I have had wires without a cap on arc to the engine and put cap on and plug wont fire. End result was the resistor fried. Unscrew the brass gripper thing..its slotted for a screwdriver. Dump out the guts and replace the resistor with a piece of steel rod or other conductive rod comparable in thicknss. cut to length ond reinstall guts into cap. NOTE that caps 2 and 3 ae a spring. Spring goes in first then replacement blank. Screw in the gripper thing. If this solves it i suggest you eliminate all the resistors and never have the problem again.

Will find out what a resistor is lol.

Oh it's the plug caps, I've changed them all out. I'll do that test though see if I get spark from the lead itself
 
IF the end of the wire arcs to the engine then that means the problem is either in te cap itself or the spark plug is defective. Others will also tell you they see a spark off the plug but install it and it wont fire. Replace with a new plug and the issue is solved.
 
IF the end of the wire arcs to the engine then that means the problem is either in te cap itself or the spark plug is defective. Others will also tell you they see a spark off the plug but install it and it wont fire. Replace with a new plug and the issue is solved.

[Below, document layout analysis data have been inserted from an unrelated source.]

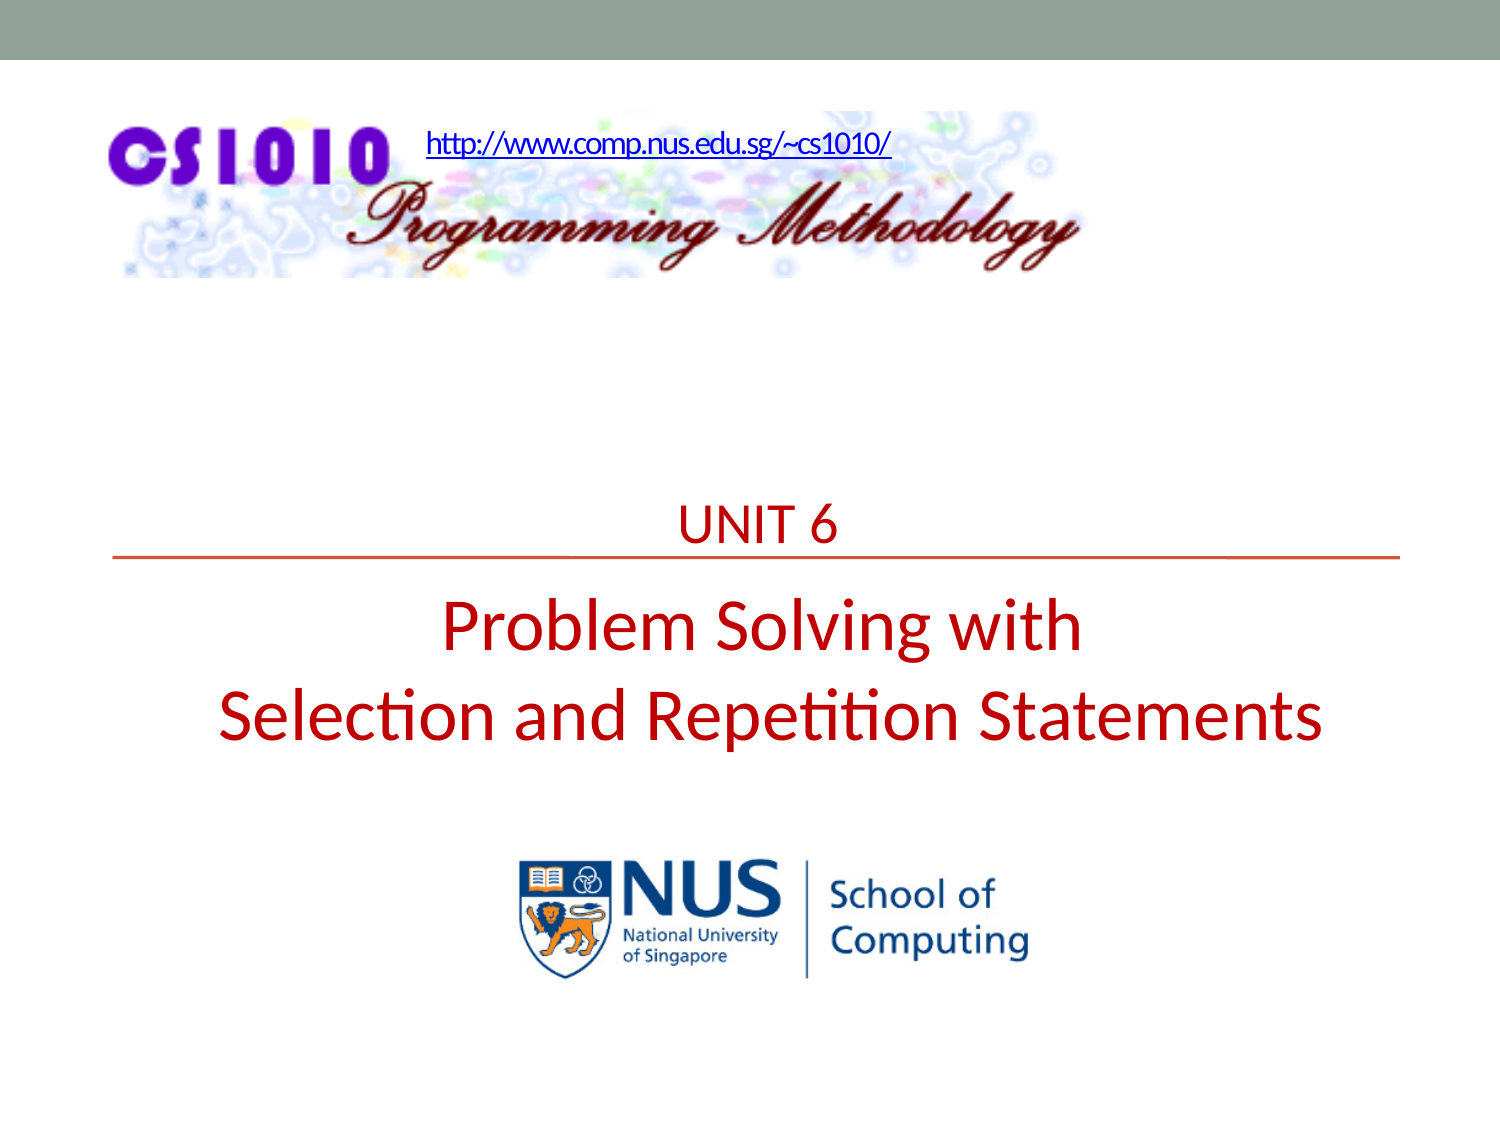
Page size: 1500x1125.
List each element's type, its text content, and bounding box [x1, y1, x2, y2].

picture [468, 817, 1082, 1019]
text_box Problem Solving with Selection and Repetition Statements [184, 567, 1359, 763]
text_box UNIT 6 [576, 477, 941, 563]
picture [88, 110, 1101, 278]
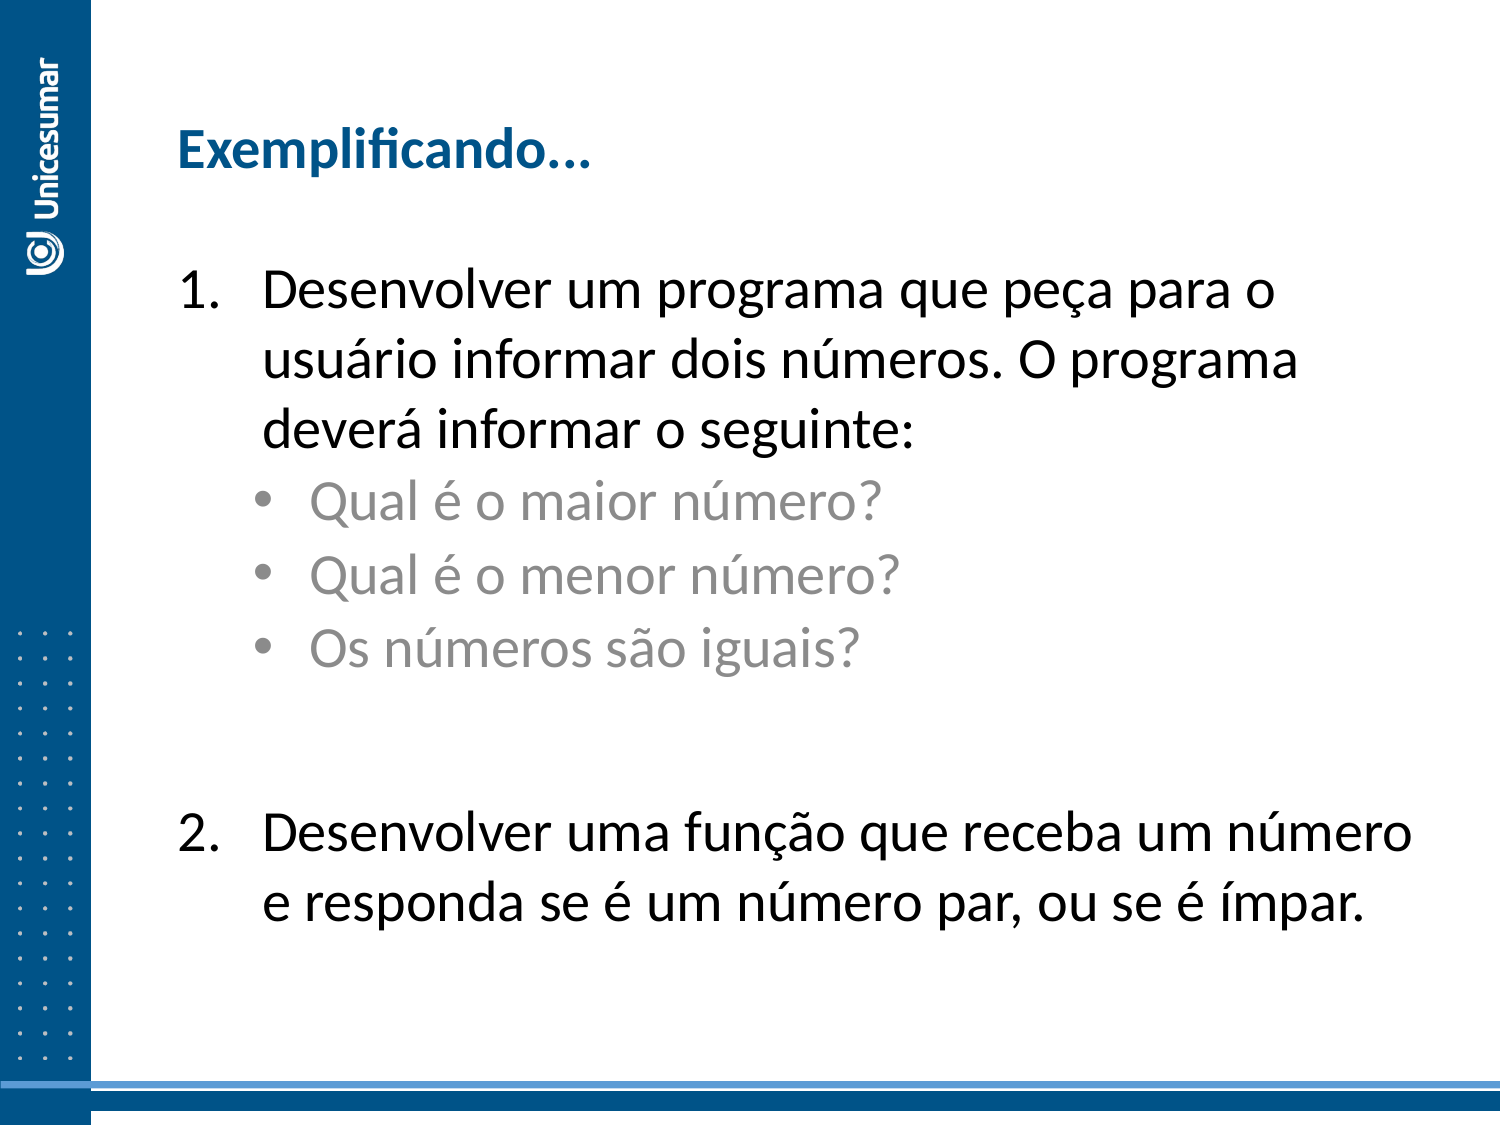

Unfortunately the issue is occurring before the leads, swapped the leads to see if the spark would move and it didnt, I think it's mostly figured out though, somewhere in the ignitor or the negative wire leading to it. I would have never figured it out, had a guy help me out a bunch. Once I'm back home I'm gonna be using a test light to see if the wires are still live that connect to the ignitor, ifnot it very well might be the ignitor. He checked for continuity everywhere he could think (coilpacks, ignition system on right side of engine, wires connecting coilpacks) the one thing he wasnt able to get to was the ignitor which he calls the brain, and he said dont buy one because if its a wire that's bad I'm gonna spend $100 instead of $1.

I'll definitely keep updates as to what happens.

Gonna have to check the R/R aswell because my battery itself had a short circuit, had 11.5 volts but could still spin the engine.